Page extract —
Functionally, circRNAs serve as competitive endogenous RNAs (ceRNAs) through their miRNA sponge activity. By sequestering microRNAs (miRNAs), these circular transcripts alleviate miRNA-mediated suppression of target mRNAs (Hansen et al., 2013), effectively modulating post-transcriptional gene regulation. The intricate circRNA-miRNA-mRNA regulatory network participates in diverse cellular processes, while extracellular circRNAs can exert paracrine/endocrine effects through intercellular communication, influencing both local and distal cellular activities (Li et al., 2015).
Acute lung injury (ALI) and acute respiratory distress syndrome (ARDS) are characterized by diffuse alveolar damage in the acute inflammatory phase, manifesting as epithelial cell death, disrupted endothelium, damaged mitochondria, impaired fluid and ion clearance, activation of resident immune cells and recruited circulating immune cells, which ultimately results in respiratory failure (Matthay et al., 2019). Pneumonia, non-pulmonary sepsis, aspiration, trauma and many other causes may lead to the development of ALI/ARDS which is associated with high mortality and long-term complications. Due to complex etiology and histology changes, the pathophysiological mechanism of ALI/ARDS remain incompletely understood.

Recorded information —
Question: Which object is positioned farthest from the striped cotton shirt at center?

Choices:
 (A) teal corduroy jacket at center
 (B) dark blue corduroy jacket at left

Exercise set —
A. Using the passage on circRNAs and lung injury, answer each question:
(i) What do circRNAs serve as through their miRNA sponge activity?
(ii) In which phase is ALI/ARDS characterized by diffuse alveolar damage?
(iii) What does this damage ultimately result in?
B. From the passage on circRNAs and lung injury, reproduce everything from "Acute lung injury" down to "remain incompletely understood.", renaming "respiratory failure" as "pulmonary failure".
C. State whether each statement agrees with the passage on circRNAs and lung injury:
(i) Extracellular circRNAs influence only local cellular activities.
(ii) ALI/ARDS is associated with high mortality.
(iii) The pathophysiological mechanism of ALI/ARDS is fully understood.

Answer list —
A.
(i) Competitive endogenous RNAs (ceRNAs)
(ii) The acute inflammatory phase
(iii) Respiratory failure

B.
Acute lung injury (ALI) and acute respiratory distress syndrome (ARDS) are characterized by diffuse alveolar damage in the acute inflammatory phase, manifesting as epithelial cell death, disrupted endothelium, damaged mitochondria, impaired fluid and ion clearance, activation of resident immune cells and recruited circulating immune cells, which ultimately results in pulmonary failure (Matthay et al., 2019). Pneumonia, non-pulmonary sepsis, aspiration, trauma and many other causes may lead to the development of ALI/ARDS which is associated with high mortality and long-term complications. Due to complex etiology and histology changes, the pathophysiological mechanism of ALI/ARDS remain incompletely understood.

C.
(i) No: "influencing both local and distal cellular activities"
(ii) Yes: "associated with high mortality and long-term complications"
(iii) No: "the pathophysiological mechanism of ALI/ARDS remain incompletely understood"